Summer vacation is nearly over; a new school year is only weeks away. I remember thinking in May that summer would give me so much more time to read my Bible, reflect, and write. The truth is, though, that I have squandered that time. It’s not that I’ve been unproductive; our list of completed household projects is quite substantial, and we’ve spent valuable time with our kids. However, I must confess that I have not spent nearly enough time with the Lord or on his “projects” for my life. No excuses – I’ve been a slacker, and I need to repent. Last weekend, I attended Women of Faith in Oklahoma City with my mom, aunts, grandma, and cousins. We had a wonderful time, and I am blessed to have such beautiful women in my life. The laughs and memories were refreshing, but the most rewarding part of the weekend was the rejuvenation of my soul. It felt so good to feel the Spirit move in me, reconnect with the Lord, and be motivated to write for Him again.
Last fall at the Women of Faith conference, one of the speakers asked everyone to shout out a word or phrase that could serve as a sort of motto for the upcoming year. I had just begun another year of teaching, and, though I felt God was using me at school, I still felt him calling me to obedience. The choice for my motto was yet another attempt to commit to following God’s will in all aspects of my life. I added, “He leads,” to the shouts coming from women throughout the arena. Throughout the rest of the year, “he leads” was my focus. Eventually, God led me to giving up the security of a full time job when I turned in my letter of resignation in the spring.
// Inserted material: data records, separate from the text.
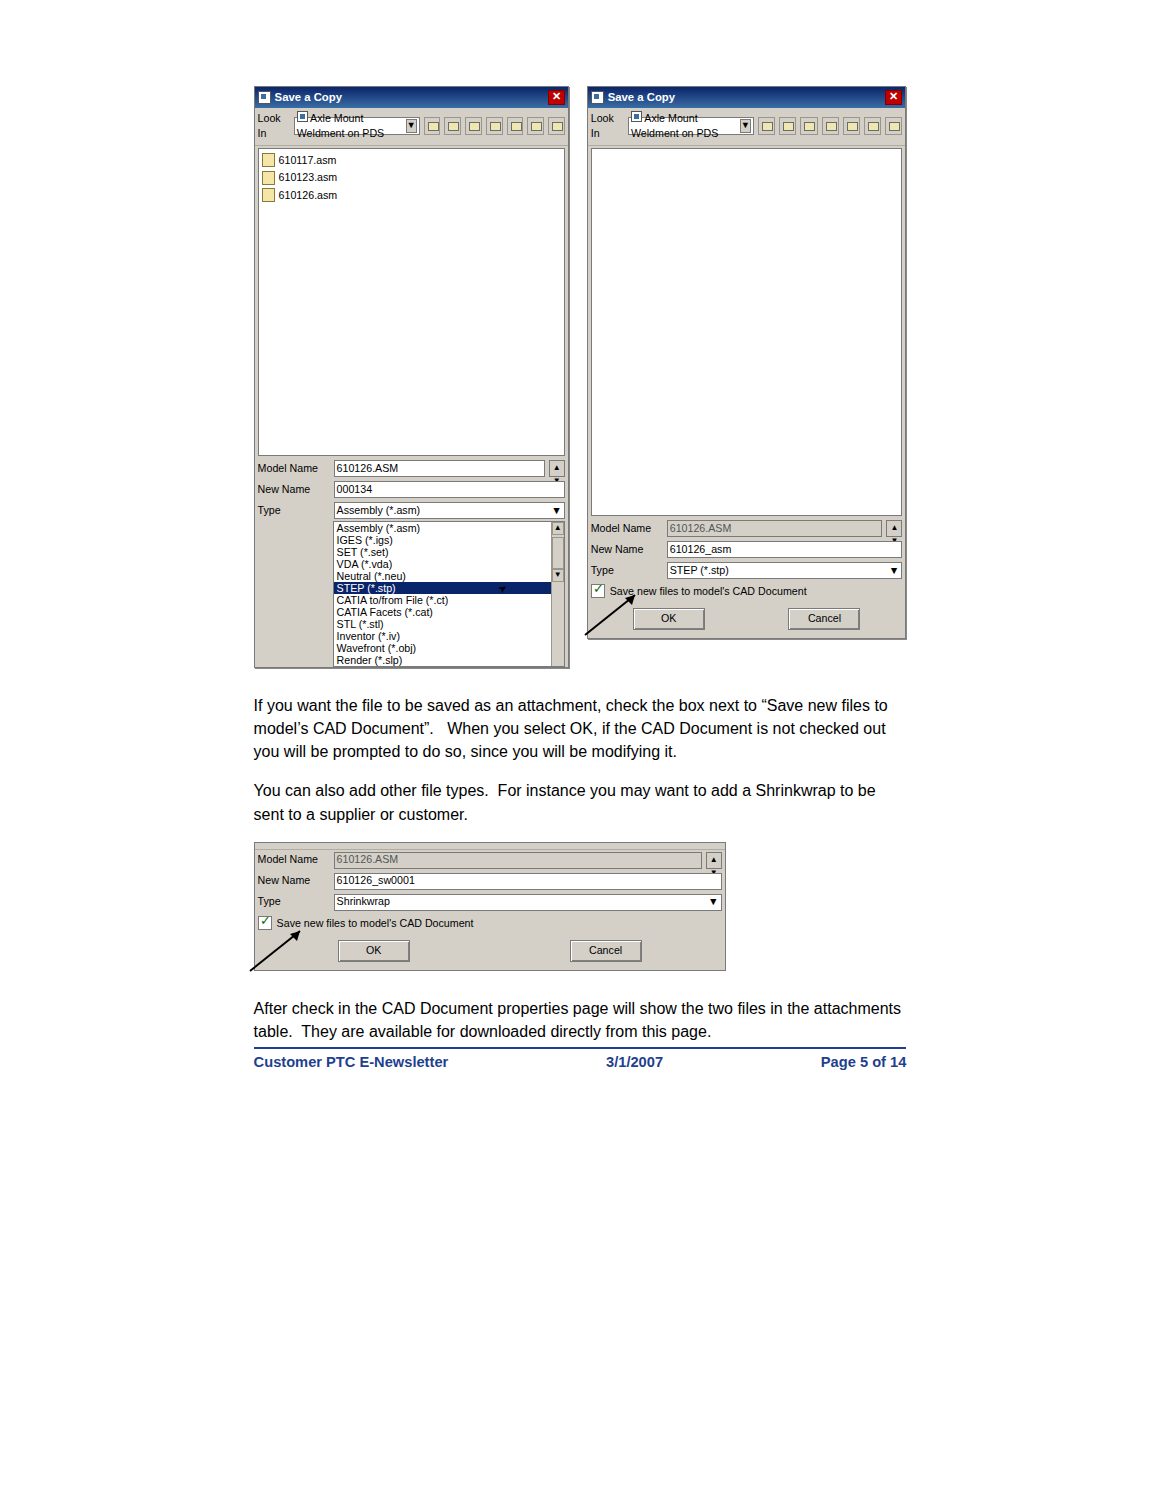Save a Copy ✕
Look In Axle Mount Weldment on PDS ▼
610117.asm
610123.asm
610126.asm
Model Name 610126.ASM ▲
▼
New Name 000134
Type Assembly (*.asm) ▼
▲
▼
Assembly (*.asm)
IGES (*.igs)
SET (*.set)
VDA (*.vda)
Neutral (*.neu)
STEP (*.stp)
CATIA to/from File (*.ct)
CATIA Facets (*.cat)
STL (*.stl)
Inventor (*.iv)
Wavefront (*.obj)
Render (*.slp)
Save a Copy ✕
Look In Axle Mount Weldment on PDS ▼
Model Name 610126.ASM ▲
▼
New Name 610126_asm
Type STEP (*.stp) ▼
Save new files to model's CAD Document
OK Cancel
If you want the file to be saved as an attachment, check the box next to “Save new files to model’s CAD Document”. When you select OK, if the CAD Document is not checked out you will be prompted to do so, since you will be modifying it.
You can also add other file types. For instance you may want to add a Shrinkwrap to be sent to a supplier or customer.
Model Name 610126.ASM ▲
▼
New Name 610126_sw0001
Type Shrinkwrap ▼
Save new files to model's CAD Document
OK Cancel
After check in the CAD Document properties page will show the two files in the attachments table. They are available for downloaded directly from this page.
Customer PTC E-Newsletter 3/1/2007 Page 5 of 14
My motto served me well throughout the year and is still important as I move forward, but I felt a new motto growing as I listened to the speakers this year.
Though I have quit my job in a leap of faith, I don’t think that is the end of my story. I lept, but I haven’t landed. Lately, I’ve been struggling with what’s next. I feel like I should have this detailed and outlined plan ready to go so that when people ask me what are you doing now, there is an answer. But the truth is, I haven’t had an answer. As I listened to the speakers at Women of Faith, a word begun floating in my head – available. We weren’t asked to join in shouting out our words or phrases for the year as we had the the year before, but I made a silent commitment to make the word “available” my new motto, my word for the year. The next time someone asks me, what are you doing now that you’re not teaching, I will respond with, “I am available for the Lord.” I want to be available to God so that he can use me however he sees fit. For several years, I’ve been hiding behind being too busy. I wasn’t available to God because I had too many papers to grade, lessons to plan, or clothes to wash. No more. I will not be able to discover what God has in store for me if I continue to hide behind excuses. I hear God asking, “Whom shall I send?” like in Isaiah 6. No longer will I respond with, “Find someone else, I’m too busy, or I’ll go later when I don’t have so much going on.” I want my answer to reflect Isaiah 6:8, “Here am I. Send me!” In other words, “I’m available Lord.” I want to be available so that God can use me to love and parent my children, be a loving and respectful spouse, and minister to those around me. I really have no idea exactly how God plans to use me, but I am committing to being a willing servant of the Lord, and I’m excited to see where he takes me. Each morning, my prayer will be, “I’m available, Lord. Send me!”